→ Task description: Set down the final part of the listing, which starts at the line containing "Samuel closed the" and runs to the last line, exactly and completely.

→ Data records:
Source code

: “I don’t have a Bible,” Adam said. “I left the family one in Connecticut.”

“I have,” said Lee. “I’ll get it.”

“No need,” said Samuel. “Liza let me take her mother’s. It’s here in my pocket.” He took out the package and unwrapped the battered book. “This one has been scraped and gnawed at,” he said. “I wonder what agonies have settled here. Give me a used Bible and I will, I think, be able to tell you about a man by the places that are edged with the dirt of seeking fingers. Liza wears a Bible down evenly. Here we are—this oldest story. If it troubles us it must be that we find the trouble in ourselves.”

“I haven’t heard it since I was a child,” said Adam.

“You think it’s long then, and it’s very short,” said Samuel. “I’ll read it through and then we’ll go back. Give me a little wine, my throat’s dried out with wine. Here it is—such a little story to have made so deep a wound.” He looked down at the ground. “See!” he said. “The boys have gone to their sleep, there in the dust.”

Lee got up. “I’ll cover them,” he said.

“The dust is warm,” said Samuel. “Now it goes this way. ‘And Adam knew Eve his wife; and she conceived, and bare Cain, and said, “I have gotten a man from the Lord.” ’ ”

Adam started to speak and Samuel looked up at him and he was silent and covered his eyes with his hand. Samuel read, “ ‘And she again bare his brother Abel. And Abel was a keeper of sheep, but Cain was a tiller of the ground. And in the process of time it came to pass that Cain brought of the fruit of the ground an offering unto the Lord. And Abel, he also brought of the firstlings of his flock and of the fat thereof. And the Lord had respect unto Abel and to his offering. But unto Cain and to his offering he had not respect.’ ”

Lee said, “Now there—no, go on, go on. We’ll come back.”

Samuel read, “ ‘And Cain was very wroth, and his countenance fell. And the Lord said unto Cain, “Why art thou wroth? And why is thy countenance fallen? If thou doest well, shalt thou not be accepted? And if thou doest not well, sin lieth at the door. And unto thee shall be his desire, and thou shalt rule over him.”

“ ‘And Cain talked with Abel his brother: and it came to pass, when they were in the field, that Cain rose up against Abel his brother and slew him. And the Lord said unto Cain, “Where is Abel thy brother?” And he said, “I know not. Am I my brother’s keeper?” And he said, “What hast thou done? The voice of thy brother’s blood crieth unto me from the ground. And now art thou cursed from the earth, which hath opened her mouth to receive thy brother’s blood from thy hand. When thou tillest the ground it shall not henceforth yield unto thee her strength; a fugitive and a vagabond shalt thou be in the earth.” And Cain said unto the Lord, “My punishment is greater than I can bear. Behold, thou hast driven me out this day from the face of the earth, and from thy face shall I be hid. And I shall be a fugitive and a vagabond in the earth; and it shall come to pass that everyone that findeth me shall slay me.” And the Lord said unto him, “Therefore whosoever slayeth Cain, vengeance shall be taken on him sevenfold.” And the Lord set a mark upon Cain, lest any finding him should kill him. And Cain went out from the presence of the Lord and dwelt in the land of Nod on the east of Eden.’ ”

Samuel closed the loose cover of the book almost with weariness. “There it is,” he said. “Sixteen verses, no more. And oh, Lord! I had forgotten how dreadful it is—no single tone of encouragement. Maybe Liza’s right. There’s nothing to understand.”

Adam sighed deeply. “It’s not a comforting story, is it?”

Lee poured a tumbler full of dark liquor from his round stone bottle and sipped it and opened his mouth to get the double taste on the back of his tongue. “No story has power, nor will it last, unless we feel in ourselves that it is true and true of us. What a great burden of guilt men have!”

→ Answer to this task:
Samuel closed the loose cover of the book almost with weariness. “There it is,” he said. “Sixteen verses, no more. And oh, Lord! I had forgotten how dreadful it is—no single tone of encouragement. Maybe Liza’s right. There’s nothing to understand.”

Adam sighed deeply. “It’s not a comforting story, is it?”

Lee poured a tumbler full of dark liquor from his round stone bottle and sipped it and opened his mouth to get the double taste on the back of his tongue. “No story has power, nor will it last, unless we feel in ourselves that it is true and true of us. What a great burden of guilt men have!”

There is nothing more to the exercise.